> _TASK DETAILS_
Convert the stretch of lines from the one containing "state / province: Meta" through the one containing "collection date as typed: Transcribed d/m/y: 25/2/26" into a two-column CSV with the columns field and value. Give one row per line, put each field in quotation marks, and replace any line breaks with spaces.
== RAW DATA
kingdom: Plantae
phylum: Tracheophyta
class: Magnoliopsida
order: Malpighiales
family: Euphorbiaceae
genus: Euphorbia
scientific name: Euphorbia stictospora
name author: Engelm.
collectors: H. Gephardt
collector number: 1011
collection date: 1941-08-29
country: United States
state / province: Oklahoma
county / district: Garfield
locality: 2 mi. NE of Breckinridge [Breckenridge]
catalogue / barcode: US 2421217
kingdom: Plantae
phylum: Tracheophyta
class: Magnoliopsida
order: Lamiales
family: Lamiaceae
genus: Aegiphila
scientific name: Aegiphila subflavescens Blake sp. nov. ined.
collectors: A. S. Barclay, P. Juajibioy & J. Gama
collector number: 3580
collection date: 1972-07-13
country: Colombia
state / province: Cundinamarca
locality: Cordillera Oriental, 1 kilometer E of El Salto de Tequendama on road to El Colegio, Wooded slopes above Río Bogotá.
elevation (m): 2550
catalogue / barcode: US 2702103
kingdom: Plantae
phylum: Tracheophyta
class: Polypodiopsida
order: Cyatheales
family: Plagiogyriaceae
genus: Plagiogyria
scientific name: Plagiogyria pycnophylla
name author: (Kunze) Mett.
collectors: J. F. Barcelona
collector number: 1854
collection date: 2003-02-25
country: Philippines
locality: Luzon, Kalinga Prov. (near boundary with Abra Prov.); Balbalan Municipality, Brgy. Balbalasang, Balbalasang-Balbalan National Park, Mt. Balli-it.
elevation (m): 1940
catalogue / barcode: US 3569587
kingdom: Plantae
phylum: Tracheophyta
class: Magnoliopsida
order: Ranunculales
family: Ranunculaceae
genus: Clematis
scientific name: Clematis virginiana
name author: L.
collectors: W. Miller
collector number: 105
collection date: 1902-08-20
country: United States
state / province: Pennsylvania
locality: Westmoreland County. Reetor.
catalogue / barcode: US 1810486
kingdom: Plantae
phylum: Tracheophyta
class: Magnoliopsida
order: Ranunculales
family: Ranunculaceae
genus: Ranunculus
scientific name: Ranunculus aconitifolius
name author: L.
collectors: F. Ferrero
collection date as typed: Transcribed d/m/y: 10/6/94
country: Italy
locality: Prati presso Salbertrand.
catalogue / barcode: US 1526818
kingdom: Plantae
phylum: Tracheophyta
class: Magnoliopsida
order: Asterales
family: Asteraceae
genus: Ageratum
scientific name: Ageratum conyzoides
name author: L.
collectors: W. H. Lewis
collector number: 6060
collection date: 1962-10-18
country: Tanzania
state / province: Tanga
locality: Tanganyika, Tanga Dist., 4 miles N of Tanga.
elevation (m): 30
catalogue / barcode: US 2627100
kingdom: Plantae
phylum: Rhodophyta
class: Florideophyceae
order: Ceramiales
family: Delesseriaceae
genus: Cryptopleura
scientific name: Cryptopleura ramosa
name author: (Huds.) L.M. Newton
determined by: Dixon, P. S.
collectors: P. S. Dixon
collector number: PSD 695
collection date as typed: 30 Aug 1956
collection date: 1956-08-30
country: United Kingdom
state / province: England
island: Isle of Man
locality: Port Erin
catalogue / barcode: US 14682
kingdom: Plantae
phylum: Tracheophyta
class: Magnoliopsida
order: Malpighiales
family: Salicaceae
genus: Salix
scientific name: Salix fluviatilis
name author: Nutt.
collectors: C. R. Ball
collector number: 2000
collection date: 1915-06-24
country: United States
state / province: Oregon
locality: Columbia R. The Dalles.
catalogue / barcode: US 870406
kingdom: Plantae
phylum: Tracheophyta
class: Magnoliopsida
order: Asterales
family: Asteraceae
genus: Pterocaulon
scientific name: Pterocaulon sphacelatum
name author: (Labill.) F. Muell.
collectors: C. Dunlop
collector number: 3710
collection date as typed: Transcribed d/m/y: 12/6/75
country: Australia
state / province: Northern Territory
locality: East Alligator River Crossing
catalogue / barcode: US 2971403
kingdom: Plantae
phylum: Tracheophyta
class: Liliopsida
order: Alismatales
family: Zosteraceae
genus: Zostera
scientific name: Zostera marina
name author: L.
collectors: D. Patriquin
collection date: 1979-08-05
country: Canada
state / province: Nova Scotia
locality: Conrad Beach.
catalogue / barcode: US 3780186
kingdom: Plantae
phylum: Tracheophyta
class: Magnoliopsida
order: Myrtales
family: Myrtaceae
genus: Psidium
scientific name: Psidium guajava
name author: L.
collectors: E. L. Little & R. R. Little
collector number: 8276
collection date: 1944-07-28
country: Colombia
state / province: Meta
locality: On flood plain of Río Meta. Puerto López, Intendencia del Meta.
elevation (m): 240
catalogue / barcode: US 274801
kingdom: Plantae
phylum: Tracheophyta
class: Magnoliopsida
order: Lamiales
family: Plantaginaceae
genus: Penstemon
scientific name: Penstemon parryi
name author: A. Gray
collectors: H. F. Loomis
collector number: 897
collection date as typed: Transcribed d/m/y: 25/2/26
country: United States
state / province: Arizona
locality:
====
> _RESPONSE TO THIS EXERCISE_
field,value
"state / province:","Meta"
"locality:","On flood plain of Río Meta. Puerto López, Intendencia del Meta."
"elevation (m):","240"
"catalogue / barcode:","US 274801"
"kingdom:","Plantae"
"phylum:","Tracheophyta"
"class:","Magnoliopsida"
"order:","Lamiales"
"family:","Plantaginaceae"
"genus:","Penstemon"
"scientific name:","Penstemon parryi"
"name author:","A. Gray"
"collectors:","H. F. Loomis"
"collector number:","897"
"collection date as typed:","Transcribed d/m/y: 25/2/26"